Disney snubs activist investor Nelson Peltz, names Nike’s Mark Parker as chairman
Activist investor Nelson Peltz on Wednesday was gearing up for a proxy fight with Walt Disney after the entertainment giant snubbed his bid for a board seat.
It is the second time in six months that an activist shareholder has mounted pressure on Disney. Last year, billionaire Daniel Loeb pushed for changes. In November, the company brought back old boss Bob Iger as chief executive.
On Wednesday, Disney also named independent director and Nike Executive Chairman Mark Parker as its next chairman, replacing Susan Arnold, who will not stand for re-election. Parker will also chair a newly created succession planning committee that will advise the board on CEO succession planning.
Disney’s shares rose 1.4% in extended trading. Shares sank last year as losses deepened in its streaming business, and the price is now less than half its 2021 high.
Peltz’s Trian Fund Management LP, which owns a less than 5% stake in Disney, believes Iger should not be back in control of the company, and pushed for operational changes and cost cuts, a source familiar with the matter told Reuters in November.
The fund bought a stake that month after Disney posted disappointing earnings, according to a media report. Peltz had signaled interest in a board seat.
Trian believes Disney has excessive compensation practices and lacks cost discipline, the Wall Street Journal said Wednesday, citing people familiar with the matter.
Trian is also critical of management overpaying for the assets of 21st Century Fox and bidding aggressively for pay-TV giant Sky PLC, WSJ said.
Peltz, who often presents himself as a partner with constructive advice for companies, fought a bitter proxy fight with Procter & Gamble a few years ago and won a board seat. Last year, Trian built up stake in UK’s Unilever and burger chain Wendy’s.
Investment by Trian has typically been positive for companies’ stocks.
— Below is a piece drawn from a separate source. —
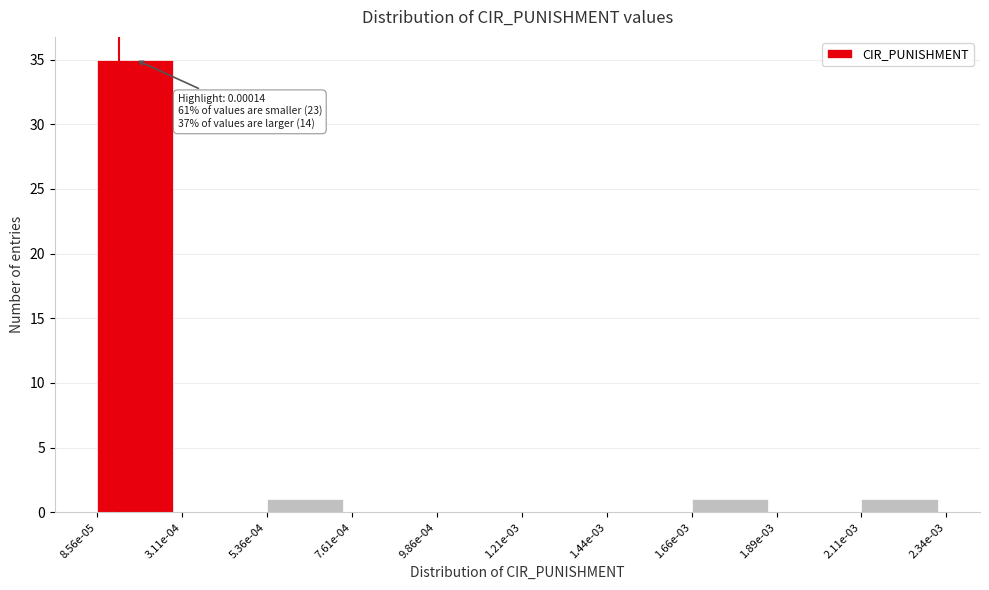

Reading left to right, what are all the values shown in this chart?

8.56e-05=35	3.11e-04=0	5.36e-04=1	7.61e-04=0	9.86e-04=0	1.21e-03=0	1.44e-03=0	1.66e-03=1	1.89e-03=0	2.11e-03=1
“Trian believes that Disney’s recent performance reflects the hard truth that it is a company in crisis with many challenges weighing on investor sentiment,” the hedge fund said in a statement. Trian owns about 9.4 million Disney shares valued at $900 million.
“For shareholders, regardless of whether or not Peltz wins his battle, his move seems to have made Disney’s management more aggressive in implementing improvements and fine tuning their strategy,” said Michael Ashley Schulman, chief investment officer at Running Point Capital Advisors.
“I’m grabbing a box of popcorn to watch this show!” Schulman said.
Disney said Trian had nominated Peltz for a board seat in opposition to the company’s nominees.
Disney said that while its senior leadership and board “have engaged with Mr. Peltz numerous times over the last few months, the board does not endorse the Trian Group nominee.”
Iger, who came back from retirement in November, has vowed to focus on cost cuts and profitability after the fledgling Disney+ streaming operation became a global giant but lost a lot of money. Disney had said it expects the business to break even by 2024.
Third Point’s Loeb had pushed Disney to spin off the ESPN sports television network and accelerate the planned takeover of Hulu from minority-owner Comcast Corp CMCSA.O.
Loeb later tweeted that he better understood ESPN’s value to Disney. Third Point also pushed Disney to refresh its board and reached a settlement in September that handed a seat to former Meta executive Carolyn Everson.
Meanwhile, Parker, when he was Nike’s CEO, instituted a management reshuffle in 2018 after learning of allegations that Nike executives would get “sloppy drunk” and prey on female subordinates, according to an unsealed gender discrimination lawsuit against the sneaker giant.